Legal gun owners in Connecticut are now forced under the
state's new gun control laws to register their "assault weapons" and
ammunition.
Hundreds of Connecticut residents lined up Monday to make sure their weapon where registered.. |
The queue of citizens seeking to register their weapons
stretched around the State Department of Public Safety in Middletown on Monday,
in a scene that must warm the hearts of gun control advocates everywhere.
Mike Lawlor, the governor's undersecretary for criminal
justice said,
"If you get caught with a banned assault weapon after
tomorrow night then you're going to be prosecuted as a felon."
Lawlor is not kidding. In New York, were similar laws were
passed, CBS News reported this week that "arrest data show more than 1,000
gun possession charges in New York City were boosted from misdemeanors to
felonies because of the changes."
Times have changed since the Connecticut state constitution
declared,
"Every citizen has a right to bear arms in defense of
himself and the state."
The "controversial, wide-ranging" laws passed in
April in the wake of the mass killing at Sandy Hook Elementary school. This, in
a state where gun control laws were already among the strictest in the country,
yet failed to deter Adam Lanza, 20, who clearly was not concerned about laws
when he killed twenty children and six adults last year.

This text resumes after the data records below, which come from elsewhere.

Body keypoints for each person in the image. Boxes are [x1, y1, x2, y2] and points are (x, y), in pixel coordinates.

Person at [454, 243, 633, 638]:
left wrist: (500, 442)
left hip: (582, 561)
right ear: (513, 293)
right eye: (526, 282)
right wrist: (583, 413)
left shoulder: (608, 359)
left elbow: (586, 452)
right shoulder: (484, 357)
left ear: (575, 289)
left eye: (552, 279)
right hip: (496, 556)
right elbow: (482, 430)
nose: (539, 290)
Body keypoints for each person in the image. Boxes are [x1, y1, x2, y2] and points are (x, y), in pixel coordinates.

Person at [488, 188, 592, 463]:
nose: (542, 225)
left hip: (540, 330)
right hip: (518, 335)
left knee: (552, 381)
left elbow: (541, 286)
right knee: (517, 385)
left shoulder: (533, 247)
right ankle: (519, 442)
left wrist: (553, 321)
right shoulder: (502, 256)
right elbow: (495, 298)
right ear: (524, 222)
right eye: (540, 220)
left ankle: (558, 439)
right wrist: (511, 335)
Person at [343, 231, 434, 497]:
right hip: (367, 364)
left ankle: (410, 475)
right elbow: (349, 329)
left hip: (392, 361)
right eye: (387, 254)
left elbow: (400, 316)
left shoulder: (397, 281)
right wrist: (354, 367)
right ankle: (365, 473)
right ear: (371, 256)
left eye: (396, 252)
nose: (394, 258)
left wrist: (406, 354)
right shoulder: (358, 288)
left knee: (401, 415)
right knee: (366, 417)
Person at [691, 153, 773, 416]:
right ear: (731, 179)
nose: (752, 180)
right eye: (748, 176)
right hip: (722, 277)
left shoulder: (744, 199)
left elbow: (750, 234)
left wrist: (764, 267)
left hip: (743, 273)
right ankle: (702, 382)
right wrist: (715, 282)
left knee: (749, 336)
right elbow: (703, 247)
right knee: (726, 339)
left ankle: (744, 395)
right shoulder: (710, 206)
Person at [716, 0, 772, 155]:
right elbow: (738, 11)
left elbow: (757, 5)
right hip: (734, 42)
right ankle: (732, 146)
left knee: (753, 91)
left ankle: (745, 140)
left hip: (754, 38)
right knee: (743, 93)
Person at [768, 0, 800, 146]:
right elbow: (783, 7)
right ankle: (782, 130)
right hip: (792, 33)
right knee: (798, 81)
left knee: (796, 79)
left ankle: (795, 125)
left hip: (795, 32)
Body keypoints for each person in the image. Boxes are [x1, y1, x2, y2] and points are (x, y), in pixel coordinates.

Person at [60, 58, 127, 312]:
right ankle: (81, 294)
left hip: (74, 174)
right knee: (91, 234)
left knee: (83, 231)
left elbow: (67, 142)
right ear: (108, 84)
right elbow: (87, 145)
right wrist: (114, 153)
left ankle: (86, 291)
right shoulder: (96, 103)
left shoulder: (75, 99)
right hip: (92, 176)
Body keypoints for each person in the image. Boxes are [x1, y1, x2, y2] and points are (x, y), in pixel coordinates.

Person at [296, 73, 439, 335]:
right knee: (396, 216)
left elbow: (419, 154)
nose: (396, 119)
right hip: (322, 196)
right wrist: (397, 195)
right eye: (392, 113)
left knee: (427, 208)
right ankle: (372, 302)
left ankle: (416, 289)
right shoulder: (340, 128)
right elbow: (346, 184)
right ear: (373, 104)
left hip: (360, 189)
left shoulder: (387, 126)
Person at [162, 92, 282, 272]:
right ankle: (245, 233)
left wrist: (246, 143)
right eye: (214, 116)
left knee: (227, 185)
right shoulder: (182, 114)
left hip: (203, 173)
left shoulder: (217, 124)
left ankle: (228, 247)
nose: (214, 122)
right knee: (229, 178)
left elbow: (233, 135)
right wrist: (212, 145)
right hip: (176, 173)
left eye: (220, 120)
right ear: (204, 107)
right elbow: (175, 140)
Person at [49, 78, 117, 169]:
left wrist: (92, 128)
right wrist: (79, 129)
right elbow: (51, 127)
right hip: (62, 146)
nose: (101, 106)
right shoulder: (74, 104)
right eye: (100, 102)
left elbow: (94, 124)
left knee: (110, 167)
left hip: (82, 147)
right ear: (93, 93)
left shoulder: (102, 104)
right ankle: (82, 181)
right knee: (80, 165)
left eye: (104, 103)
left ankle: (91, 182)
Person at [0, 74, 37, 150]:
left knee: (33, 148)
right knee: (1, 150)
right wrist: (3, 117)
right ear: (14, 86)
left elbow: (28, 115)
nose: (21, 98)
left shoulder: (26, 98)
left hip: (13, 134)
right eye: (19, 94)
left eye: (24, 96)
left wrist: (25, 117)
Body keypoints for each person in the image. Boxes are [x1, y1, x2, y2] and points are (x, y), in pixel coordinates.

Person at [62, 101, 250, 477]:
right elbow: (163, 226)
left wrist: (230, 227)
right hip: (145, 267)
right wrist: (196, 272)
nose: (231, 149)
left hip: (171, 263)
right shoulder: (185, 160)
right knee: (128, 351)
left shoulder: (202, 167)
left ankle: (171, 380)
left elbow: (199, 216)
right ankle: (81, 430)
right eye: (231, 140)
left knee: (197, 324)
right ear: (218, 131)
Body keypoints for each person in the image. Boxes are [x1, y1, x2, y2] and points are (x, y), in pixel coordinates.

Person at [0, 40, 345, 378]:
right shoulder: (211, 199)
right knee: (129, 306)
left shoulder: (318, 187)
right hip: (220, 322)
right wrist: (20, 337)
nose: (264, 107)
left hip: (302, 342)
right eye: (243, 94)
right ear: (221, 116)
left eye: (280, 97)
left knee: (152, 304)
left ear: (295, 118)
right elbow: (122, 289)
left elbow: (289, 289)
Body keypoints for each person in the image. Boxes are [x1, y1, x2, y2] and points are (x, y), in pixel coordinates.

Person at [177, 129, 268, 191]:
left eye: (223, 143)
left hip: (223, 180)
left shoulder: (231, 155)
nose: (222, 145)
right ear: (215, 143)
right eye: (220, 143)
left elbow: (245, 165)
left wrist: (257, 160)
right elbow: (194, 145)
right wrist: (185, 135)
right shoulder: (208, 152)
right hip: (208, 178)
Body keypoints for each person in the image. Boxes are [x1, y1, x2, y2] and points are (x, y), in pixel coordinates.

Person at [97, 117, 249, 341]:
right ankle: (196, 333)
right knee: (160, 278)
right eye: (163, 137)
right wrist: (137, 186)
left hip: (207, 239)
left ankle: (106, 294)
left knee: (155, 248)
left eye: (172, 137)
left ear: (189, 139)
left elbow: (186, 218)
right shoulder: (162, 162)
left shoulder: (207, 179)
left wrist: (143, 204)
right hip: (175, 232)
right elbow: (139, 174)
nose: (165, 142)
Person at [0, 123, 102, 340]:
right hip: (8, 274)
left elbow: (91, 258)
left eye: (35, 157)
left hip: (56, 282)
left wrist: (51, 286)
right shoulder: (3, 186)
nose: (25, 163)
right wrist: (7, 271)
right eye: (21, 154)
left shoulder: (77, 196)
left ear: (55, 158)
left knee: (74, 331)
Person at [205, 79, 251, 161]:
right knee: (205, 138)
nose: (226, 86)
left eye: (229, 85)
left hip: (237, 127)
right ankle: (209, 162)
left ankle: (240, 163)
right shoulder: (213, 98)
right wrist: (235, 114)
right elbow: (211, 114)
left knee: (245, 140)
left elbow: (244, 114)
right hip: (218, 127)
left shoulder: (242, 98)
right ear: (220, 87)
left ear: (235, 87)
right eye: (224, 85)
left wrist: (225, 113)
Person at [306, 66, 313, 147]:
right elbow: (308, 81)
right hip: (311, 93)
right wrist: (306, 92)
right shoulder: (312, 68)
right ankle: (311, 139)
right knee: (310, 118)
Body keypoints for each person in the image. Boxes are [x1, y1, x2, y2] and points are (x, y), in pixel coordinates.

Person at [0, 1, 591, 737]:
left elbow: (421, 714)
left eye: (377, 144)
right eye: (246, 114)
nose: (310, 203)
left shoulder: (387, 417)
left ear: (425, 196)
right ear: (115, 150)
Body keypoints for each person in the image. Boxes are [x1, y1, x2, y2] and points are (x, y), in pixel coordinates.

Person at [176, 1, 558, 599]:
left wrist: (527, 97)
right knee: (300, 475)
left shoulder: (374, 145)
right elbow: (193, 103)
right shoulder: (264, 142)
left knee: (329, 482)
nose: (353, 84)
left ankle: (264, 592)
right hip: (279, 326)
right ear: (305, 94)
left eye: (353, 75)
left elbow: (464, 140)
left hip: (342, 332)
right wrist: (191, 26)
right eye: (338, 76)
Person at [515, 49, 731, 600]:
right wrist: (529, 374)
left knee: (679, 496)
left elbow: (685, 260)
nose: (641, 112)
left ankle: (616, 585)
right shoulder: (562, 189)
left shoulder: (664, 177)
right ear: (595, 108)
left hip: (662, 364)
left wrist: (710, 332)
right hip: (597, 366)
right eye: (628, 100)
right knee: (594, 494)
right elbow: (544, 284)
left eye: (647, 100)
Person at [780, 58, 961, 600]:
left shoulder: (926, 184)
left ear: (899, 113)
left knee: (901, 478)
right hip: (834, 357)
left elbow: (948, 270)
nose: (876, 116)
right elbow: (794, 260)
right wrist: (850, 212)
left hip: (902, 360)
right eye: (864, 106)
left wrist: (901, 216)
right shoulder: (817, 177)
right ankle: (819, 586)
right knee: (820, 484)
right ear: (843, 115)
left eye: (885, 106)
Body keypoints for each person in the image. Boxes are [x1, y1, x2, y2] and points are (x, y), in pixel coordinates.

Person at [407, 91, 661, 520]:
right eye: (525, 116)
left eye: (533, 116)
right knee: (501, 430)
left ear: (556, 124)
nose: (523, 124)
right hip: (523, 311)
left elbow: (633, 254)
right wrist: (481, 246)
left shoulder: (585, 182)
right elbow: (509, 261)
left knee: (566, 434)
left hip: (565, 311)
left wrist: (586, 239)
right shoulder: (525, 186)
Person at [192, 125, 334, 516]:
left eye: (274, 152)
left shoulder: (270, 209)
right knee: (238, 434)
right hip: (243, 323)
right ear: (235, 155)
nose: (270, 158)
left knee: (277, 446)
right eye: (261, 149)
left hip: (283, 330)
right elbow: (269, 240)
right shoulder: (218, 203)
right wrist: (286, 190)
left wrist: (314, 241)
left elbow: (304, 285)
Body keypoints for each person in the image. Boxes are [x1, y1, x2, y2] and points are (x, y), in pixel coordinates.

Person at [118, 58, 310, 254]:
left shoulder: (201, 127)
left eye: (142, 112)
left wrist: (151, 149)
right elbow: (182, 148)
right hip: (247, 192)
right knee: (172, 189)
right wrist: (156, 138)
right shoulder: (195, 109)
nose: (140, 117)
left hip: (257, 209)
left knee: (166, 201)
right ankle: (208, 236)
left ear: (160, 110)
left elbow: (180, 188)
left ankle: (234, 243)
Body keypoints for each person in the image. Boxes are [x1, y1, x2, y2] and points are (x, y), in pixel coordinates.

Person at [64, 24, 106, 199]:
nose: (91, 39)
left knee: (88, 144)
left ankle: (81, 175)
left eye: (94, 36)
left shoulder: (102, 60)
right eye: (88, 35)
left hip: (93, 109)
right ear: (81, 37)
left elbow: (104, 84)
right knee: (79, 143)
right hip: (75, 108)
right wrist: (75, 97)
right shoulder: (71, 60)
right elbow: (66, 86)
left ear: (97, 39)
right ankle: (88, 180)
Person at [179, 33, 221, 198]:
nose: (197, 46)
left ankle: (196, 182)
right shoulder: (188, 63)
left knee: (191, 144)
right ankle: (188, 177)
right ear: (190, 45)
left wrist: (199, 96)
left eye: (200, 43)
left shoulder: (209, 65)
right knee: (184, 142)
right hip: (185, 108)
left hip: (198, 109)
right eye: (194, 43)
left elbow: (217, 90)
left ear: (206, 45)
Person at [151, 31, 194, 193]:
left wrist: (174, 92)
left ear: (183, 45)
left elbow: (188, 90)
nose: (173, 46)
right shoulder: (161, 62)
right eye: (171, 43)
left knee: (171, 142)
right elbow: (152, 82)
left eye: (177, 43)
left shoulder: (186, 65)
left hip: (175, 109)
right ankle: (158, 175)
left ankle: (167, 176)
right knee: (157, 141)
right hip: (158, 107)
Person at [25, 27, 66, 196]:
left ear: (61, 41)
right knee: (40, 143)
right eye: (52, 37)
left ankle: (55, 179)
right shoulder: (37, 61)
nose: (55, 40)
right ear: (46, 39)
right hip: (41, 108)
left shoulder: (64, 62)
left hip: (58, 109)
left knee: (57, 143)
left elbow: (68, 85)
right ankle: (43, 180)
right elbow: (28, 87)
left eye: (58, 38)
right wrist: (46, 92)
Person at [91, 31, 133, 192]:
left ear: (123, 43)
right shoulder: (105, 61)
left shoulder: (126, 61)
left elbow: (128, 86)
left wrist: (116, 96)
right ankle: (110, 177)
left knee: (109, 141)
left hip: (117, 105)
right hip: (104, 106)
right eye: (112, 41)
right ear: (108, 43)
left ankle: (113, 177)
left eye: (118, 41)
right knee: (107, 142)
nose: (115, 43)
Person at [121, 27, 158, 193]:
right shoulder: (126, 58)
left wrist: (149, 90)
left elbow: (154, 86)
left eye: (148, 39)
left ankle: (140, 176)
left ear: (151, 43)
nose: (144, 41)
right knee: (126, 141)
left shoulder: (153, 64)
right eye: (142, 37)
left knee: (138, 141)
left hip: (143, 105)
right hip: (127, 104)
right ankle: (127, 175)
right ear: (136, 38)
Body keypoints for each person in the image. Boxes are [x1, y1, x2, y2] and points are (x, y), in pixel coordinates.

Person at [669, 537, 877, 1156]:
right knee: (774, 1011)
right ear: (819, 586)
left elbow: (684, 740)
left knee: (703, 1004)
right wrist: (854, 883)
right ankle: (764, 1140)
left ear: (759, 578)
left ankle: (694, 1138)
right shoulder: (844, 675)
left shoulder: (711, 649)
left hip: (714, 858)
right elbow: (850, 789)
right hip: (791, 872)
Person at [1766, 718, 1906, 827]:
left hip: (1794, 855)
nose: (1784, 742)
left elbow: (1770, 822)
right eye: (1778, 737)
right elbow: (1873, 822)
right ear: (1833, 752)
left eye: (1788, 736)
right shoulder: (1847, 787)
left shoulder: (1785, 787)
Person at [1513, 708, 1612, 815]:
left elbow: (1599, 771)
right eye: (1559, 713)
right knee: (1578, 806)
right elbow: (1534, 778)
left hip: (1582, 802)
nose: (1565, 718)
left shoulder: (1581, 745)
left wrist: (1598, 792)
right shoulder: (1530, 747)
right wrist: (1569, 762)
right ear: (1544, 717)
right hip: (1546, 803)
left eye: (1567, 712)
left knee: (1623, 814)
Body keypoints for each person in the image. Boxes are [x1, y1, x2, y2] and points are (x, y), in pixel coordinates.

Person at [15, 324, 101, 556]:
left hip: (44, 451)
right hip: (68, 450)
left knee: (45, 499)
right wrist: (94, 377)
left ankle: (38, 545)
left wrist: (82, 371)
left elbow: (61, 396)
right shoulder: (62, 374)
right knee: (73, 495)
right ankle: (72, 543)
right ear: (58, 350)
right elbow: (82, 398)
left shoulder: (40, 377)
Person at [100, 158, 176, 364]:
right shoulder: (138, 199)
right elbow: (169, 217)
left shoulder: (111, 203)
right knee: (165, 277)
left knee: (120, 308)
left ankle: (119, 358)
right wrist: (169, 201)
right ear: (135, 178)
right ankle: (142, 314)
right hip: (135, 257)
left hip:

Twin Cities reported in the wake of the mass killing that
"Connecticut’s laws are strict by comparison to many other states, but
they still fall short of what many gun control advocates want."
Lawlor continued to say,
"The goal of the law is to have fewer of these assault
weapons in circulation in the years to come..."
The law-abiding residents who are forced to undergo this
exercise are not among those committing crimes, as noted by one resident, who
said,
"Anybody who's going to bring their assault rifles here
to register them aren't criminals...The criminals are the people sitting at
home hiding them in their closet right now."